Exercise instructions: Give back the data exactly, with no images.

Supplied records:
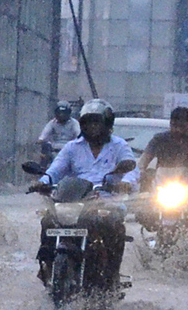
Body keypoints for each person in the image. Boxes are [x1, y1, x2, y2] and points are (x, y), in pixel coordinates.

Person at [33, 98, 136, 290]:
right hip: (75, 201)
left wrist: (125, 184)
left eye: (97, 122)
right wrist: (43, 181)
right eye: (88, 123)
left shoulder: (119, 146)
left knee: (112, 226)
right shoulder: (72, 147)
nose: (93, 127)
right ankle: (46, 267)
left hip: (106, 202)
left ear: (107, 124)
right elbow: (55, 169)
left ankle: (111, 275)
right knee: (48, 221)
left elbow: (131, 168)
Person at [137, 106, 188, 181]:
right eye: (174, 125)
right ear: (170, 123)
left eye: (182, 126)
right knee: (145, 192)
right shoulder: (159, 139)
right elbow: (145, 158)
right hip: (163, 183)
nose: (177, 130)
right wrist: (141, 170)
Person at [36, 101, 81, 166]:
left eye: (64, 113)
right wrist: (41, 139)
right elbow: (45, 133)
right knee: (45, 148)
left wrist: (79, 139)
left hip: (70, 148)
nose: (61, 115)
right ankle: (43, 168)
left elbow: (78, 133)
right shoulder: (52, 123)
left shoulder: (74, 123)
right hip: (55, 149)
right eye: (59, 113)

Exercise response:
Body keypoints for each person in the image. Boxes are [x1, y1, x2, y2] and points are (x, y), in pixel coordinates.

Person at [33, 98, 136, 290]:
right hip: (75, 201)
left wrist: (125, 184)
left eye: (97, 122)
right wrist: (43, 181)
right eye: (88, 123)
left shoulder: (119, 146)
left knee: (112, 226)
right shoulder: (72, 147)
nose: (93, 127)
right ankle: (46, 267)
left hip: (106, 202)
left ear: (107, 124)
right elbow: (55, 169)
left ankle: (111, 275)
right knee: (48, 221)
left elbow: (131, 168)
Person at [137, 106, 188, 181]:
right eye: (174, 125)
right ear: (170, 123)
left eye: (182, 126)
right knee: (145, 192)
right shoulder: (159, 139)
right elbow: (145, 158)
right hip: (163, 183)
nose: (177, 130)
right wrist: (141, 170)
Person at [36, 101, 81, 166]:
left eye: (64, 113)
right wrist: (41, 139)
right elbow: (45, 133)
right knee: (45, 148)
left wrist: (79, 139)
left hip: (70, 148)
nose: (61, 115)
right ankle: (43, 168)
left elbow: (78, 133)
right shoulder: (52, 123)
left shoulder: (74, 123)
right hip: (55, 149)
right eye: (59, 113)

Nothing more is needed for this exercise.